In the evening it’s the Overview and Scrutiny Committee. We reviewed the savings we have had to make in the grants made to Voluntary bodies. This is real judgment of Solomon stuff on the plates of the officers and cabinet members involved. We have no realistic option but to reduce spend, even though the needs have, if anything, increased but we can’t argue with the judgments that have been made, painful as many are. The idea is to focus on the areas of greatest need.
We are then updated on the library service: the good news is that there will be no closures of libraries and no reduction in opening hours, but despite the savings we will make from having the service in house rather than through Carillion, there will be some cost saving via staff restructuring though this is dwarfed by what we save in management charges, ICT and building maintenance. The other main topic is customer service performance: telephone answering took a hit in the third quarter last year arising from the change in waste collection and a huge increase in call volumes until it settled down, but it is on a good trend now and the new telephone system is leading to far less abandoned calls and shorter waiting times. Still a way to go but we’re getting there.
I had an email from one of my readers this week (yes, there is more than one, you are not alone) querying my use of the word segue in last week’s nonsense. A feller has to move with the times and in the 48 years since I left school I have endeavoured to use a new word or expression every year so segue is my word for 2018, following ‘salted caramel’ in 2017. Others from recent years include ‘subsidiarity’ and ‘Nintendo’ whilst others like ‘libero’ and – I hope – ‘brexit’ are just passing fads.
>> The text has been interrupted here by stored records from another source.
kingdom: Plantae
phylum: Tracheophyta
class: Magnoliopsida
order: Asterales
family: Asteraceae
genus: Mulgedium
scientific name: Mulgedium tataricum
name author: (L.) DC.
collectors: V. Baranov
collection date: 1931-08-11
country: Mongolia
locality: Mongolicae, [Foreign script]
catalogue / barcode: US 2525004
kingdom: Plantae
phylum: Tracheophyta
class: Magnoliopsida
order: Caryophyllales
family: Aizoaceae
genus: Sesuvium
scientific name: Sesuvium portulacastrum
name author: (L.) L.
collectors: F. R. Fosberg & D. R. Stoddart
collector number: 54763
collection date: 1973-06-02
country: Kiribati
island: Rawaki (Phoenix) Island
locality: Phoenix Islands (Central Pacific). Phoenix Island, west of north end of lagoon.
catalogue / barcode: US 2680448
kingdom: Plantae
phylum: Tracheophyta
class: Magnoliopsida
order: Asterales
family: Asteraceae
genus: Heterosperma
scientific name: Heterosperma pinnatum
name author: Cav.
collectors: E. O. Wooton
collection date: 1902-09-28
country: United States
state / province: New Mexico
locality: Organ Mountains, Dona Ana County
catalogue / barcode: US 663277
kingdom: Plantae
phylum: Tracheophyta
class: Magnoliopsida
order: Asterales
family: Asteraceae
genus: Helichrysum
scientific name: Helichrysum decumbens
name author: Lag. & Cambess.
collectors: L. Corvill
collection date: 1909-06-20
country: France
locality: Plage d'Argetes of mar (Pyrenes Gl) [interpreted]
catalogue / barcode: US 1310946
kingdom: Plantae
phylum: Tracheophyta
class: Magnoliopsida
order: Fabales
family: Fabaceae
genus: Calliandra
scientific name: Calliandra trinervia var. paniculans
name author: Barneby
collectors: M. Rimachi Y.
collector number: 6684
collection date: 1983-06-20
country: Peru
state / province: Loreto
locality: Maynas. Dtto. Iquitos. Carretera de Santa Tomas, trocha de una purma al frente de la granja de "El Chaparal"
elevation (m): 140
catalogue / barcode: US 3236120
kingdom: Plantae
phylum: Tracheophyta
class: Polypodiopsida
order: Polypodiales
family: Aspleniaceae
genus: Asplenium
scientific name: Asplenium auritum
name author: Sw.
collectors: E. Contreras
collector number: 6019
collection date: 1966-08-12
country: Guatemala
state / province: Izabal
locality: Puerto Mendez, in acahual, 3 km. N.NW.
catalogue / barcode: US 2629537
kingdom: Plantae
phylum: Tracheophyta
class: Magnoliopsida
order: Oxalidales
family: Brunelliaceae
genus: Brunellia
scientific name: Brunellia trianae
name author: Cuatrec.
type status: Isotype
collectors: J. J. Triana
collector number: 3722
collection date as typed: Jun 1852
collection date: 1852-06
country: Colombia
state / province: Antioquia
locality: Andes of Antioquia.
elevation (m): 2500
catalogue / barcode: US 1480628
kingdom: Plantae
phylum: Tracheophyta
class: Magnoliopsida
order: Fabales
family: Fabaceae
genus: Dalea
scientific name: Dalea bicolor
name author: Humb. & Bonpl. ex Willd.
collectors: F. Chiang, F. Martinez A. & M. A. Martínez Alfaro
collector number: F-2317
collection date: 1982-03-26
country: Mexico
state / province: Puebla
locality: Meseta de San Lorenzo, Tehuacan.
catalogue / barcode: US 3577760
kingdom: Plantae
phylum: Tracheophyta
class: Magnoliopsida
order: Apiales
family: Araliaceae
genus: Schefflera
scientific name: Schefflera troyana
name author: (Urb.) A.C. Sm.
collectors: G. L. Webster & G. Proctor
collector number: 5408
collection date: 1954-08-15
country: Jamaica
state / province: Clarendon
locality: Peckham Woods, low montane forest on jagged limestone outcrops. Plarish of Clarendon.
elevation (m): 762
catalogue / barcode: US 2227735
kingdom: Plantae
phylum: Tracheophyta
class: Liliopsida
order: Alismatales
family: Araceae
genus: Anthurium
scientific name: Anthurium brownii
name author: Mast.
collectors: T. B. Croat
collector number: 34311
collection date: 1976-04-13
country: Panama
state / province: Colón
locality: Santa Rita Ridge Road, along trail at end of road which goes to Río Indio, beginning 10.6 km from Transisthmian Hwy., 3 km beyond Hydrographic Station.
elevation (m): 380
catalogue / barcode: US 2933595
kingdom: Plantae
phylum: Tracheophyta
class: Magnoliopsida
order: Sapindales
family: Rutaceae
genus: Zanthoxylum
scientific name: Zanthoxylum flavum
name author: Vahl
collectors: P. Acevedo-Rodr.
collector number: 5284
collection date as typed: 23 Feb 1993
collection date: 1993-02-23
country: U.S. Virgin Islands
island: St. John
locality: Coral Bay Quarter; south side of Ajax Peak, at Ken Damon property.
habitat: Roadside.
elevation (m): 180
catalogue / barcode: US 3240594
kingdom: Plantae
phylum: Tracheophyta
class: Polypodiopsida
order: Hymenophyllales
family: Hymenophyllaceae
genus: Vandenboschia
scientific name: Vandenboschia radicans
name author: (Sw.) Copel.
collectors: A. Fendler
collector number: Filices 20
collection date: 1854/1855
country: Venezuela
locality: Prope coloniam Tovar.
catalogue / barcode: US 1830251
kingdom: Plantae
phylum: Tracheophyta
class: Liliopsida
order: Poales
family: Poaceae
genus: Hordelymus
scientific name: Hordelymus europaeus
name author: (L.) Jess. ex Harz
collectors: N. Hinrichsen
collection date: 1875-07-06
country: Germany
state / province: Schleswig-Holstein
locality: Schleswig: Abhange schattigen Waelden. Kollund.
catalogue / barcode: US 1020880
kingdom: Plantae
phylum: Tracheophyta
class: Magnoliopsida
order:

Of course segue is a little dangerous because if you spell it in a different way – Segway – it can lead to falling over a cliff.
Anyway on Tuesday I was off to the House of Commons for a meeting of ‘Labour Together’ – a group led by Jon Cruddas MP that brings together MPs, councillors and academics to generate innovative approaches to politics, led obviously by the councillors. A chap at the front had shoulder length grey hair and I identified him as an academic, then proven by his presenting complicated slides with an American accent (him, not the slides). This was fascinating stuff but it went on a bit, meaning I missed not only the Goddards exhibition but a meeting at the Civic. However I did catch up with daughter so we could go see Darkest Hour at the cinema – pretty good I thought.
Wednesday afternoon I head out into Oxfordshire for a meeting of the heads of the five families. Don Corleone is not present, merely 5 ‘Dons’ or Chairs of the Credit unions who share a back office service company. Good meeting and we get to see how these country bumpkins live (involves a lot of mud). Busy day Thursday so I have been writing this on Wednesday night, in a break from tradition.